Saturday, July 2, 2022




Abortion hysteria has overtaken the New York Times–not that hysteria is foreign to the former Gray Lady these days. This story by Carl Hulse isn’t news, it isn’t even an op-ed. It is a liberal’s temper tantrum. Hulse’s point is to blame Mitch McConnell for recent Supreme Court decisions with which he disagrees: “Mitch McConnell’s Court Delivers.” In the course of his screed, Hulse repeatedly gets the facts wrong.

Most incredibly, Hulse wrote that in Dobbs the Supreme Court banned abortion. This error raises, once more, the question whether the Times actually employs editors. Is it possible that a second pair of eyes approved that howler?

Glenn Reynolds says the Times stealth-edited that misrepresentation, but the way it still reads is bad enough:

Senate Republicans did not have to take the politically risky step of banning abortions; the court took care of the issue for them.

This makes no sense. Putting aside the constitutional question of whether regulating abortion is one of the federal government’s enumerated powers, in what world did Senate Republicans have the power to ban abortions, even if they wanted to do so?

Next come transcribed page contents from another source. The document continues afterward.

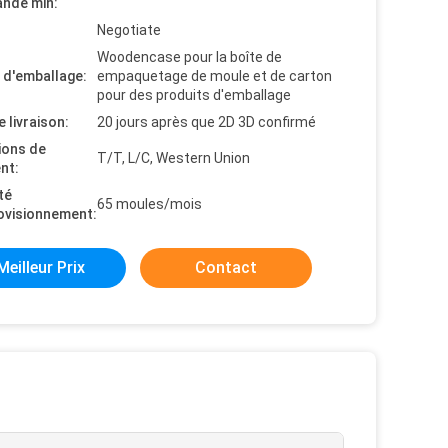
nde min:
Negotiate
Woodencase pour la boîte de
s d'emballage:
empaquetage de moule et de carton
pour des produits d'emballage
e livraison:
20 jours après que 2D 3D confirmé
ions de
T/T, L/C, Western Union
nt:
té
65 moules/mois
ovisionnement:
Meilleur Prix
Contact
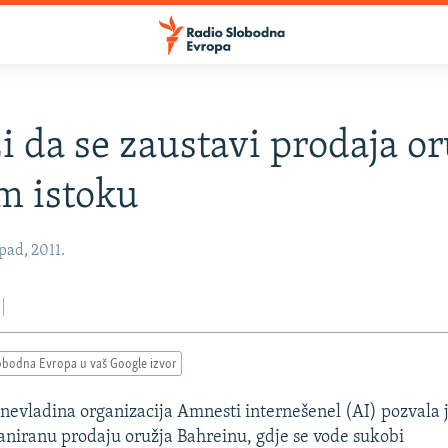
ži da se zaustavi prodaja o
m istoku
pad, 2011.
obodna Evropa u vaš Google izvor
evladina organizacija Amnesti internešenel (AI) pozvala 
aniranu prodaju oružja Bahreinu, gdje se vode sukobi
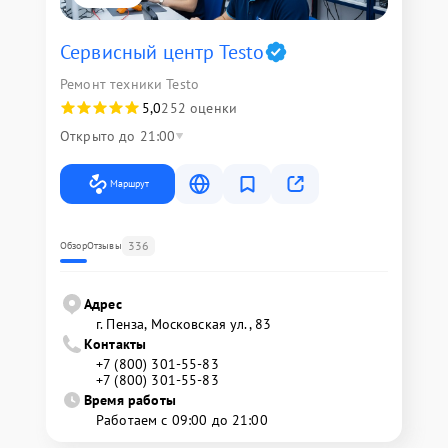
Сервисный центр Testo
Ремонт техники Testo
5,0
252 оценки
Открыто до 21:00
Маршрут
336
Обзор
Отзывы
Адрес
г. Пенза, Московская ул., 83
Контакты
+7 (800) 301-55-83
+7 (800) 301-55-83
Время работы
Работаем с 09:00 до 21:00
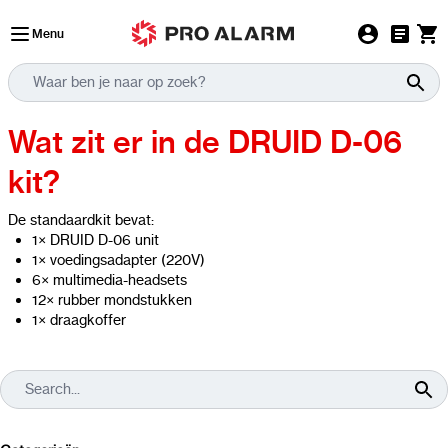
Ga naar de inhoud
Menu
Wat zit er in de DRUID D-06
kit?
De standaardkit bevat:
1× DRUID D-06 unit
1× voedingsadapter (220V)
6× multimedia-headsets
12× rubber mondstukken
1× draagkoffer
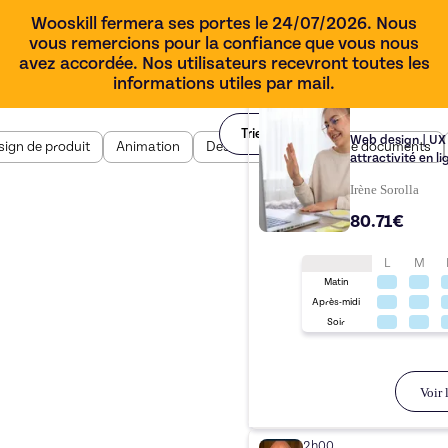
Wooskill fermera ses portes le 24/07/2026. Nous
vous remercions pour la confiance que vous nous
avez accordée. Nos utilisateurs recevront toutes les
informations utiles par mail.
1h00
Trier par
Web design | UX
sign de produit
Animation
Design BD
Design de documents
attractivité en li
Irène Sorolla
80.71€
L
M
Matin
Après-midi
Soir
Voir l
2h00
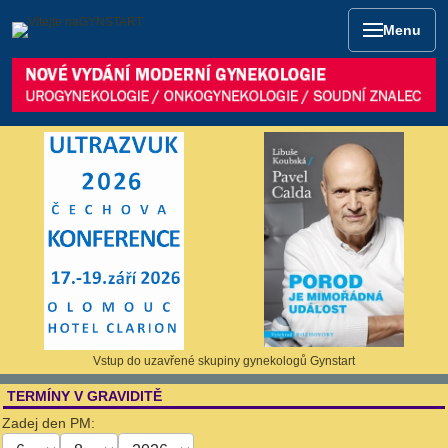
Menu
Vstup do uzavřené skupiny gynekologů Gynstart
TERMÍNY V GRAVIDITĚ
Zadej den PM:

Without the House, apparently. Coherence is not a virtue of today’s New York Times.

The following also verges on the insane. I am including the full paragraph for the context of the last sentence:

Now Mr. Trump is gone from office, but the court he shaped remains as a bulwark against progressive initiatives on such subjects as climate change, gun control, the conduct of elections and campaign finance — all areas of great interest to Mr. McConnell and ones in which public opinion often diverges sharply from his own. Even if legislation that Republicans do not like somehow manages to escape Congress, they can now look confidently to the court to take care of it.

So the current Court stands poised to somehow invalidate any legislation that Democrats might be able to pass? That is an absurd claim on its face. And has the current Court been any more prone to strike down federal legislation on constitutional grounds than any prior court? Not that I am aware of.

Like so many liberals commenting on Dobbs, Hulse seems to assume that the case will be an electoral disaster for Republicans:

While much of the public recoiled at the decisions and the prospect of more to come in the years ahead…

If all of that seems like a perverse outcome in a democracy — a court that forces policies supported by the minority on the majority of the country — Mr. McConnell says that is as it should be.

Again, this is divorced from reality. As to abortion, the Court has not “forced policies” on anyone. It was Roe that forced an abortion policy on the entire country, like it or not, with no opportunity for democratic action. Dobbs doesn’t force anything on anyone; it restores the issue of abortion to the democratic process, where it belongs.

And it is by no means clear that Dobbs is as unpopular as liberals seem to assume. This morning Rasmussen published a survey that suggests the opposite:

A new Rasmussen Reports national telephone and online survey finds that 50% of Likely U.S. voters approve of the Supreme Court abortion ruling, including 38% who Strongly Approve of the decision, which means that each state can now determine its own laws regarding abortion. Forty-five percent (45%) disapprove of the Supreme Court’s new ruling, including 38% who Strongly Disapprove.

Finally, the Times distorts and misrepresents the recent history of Supreme Court nominations:

“It is a fact that Merrick Garland should be on the Supreme Court and Amy Coney Barrett should not be, and would not be without Mitch McConnell’s shameless manipulating of the process,” said Senator Richard Blumenthal, Democrat of Connecticut.

To my knowledge, there is no theory–let alone a plausible one–on which Merrick Garland should be on the Court, but Amy Barrett should not be.

It was Justice Scalia’s death in 2016 that opened the door to Mr. McConnell’s norm-breaking decision to stonewall Barack Obama’s nomination of Merrick B. Garland for nearly a year.

McConnell’s decision not to move forward on Garland’s nomination was not “norm-breaking.” There was no precedent for the situation that then obtained–a nomination in an election year when the presidency and the Senate were held by opposing parties. McConnell’s theory was that in that situation, the Senate should not proceed but should await the outcome of the election. The Times doesn’t have to agree with McConnell’s position, but an honest newspaper wouldn’t misrepresent it, which is what the Times does in accusing McConnell of inconsistency.

It was not part of the original plan, but the vacant court seat produced what Mr. McConnell described as an “unanticipated” electoral bounce for Mr. Trump, helping him win the presidency.

Which would seem to contradict the Times’s implication that a conservative court is wildly unpopular.

Through the concerted efforts of Mr. McConnell and Donald F. McGahn II, the original White House counsel for Mr. Trump, three Trump-nominated justices were then pushed onto the court, culminating with the confirmation of Justice Barrett just days before Mr. Trump lost the 2020 election.

Please: they were “pushed onto the court”? Elsewhere the Times refers bitterly to “the strong-arm tactics that Mr. McConnell employed to install three conservatives on the Supreme Court.” This is whining masquerading as news. In each case, the president nominated a justice, hearings were held, and the Senate voted to confirm the nominee. In other words, the standard constitutional process was followed.

I feel sorry for anyone who reads the New York Times and suffers from the misapprehension that he is getting either accuracy or fairness in that paper’s reporting.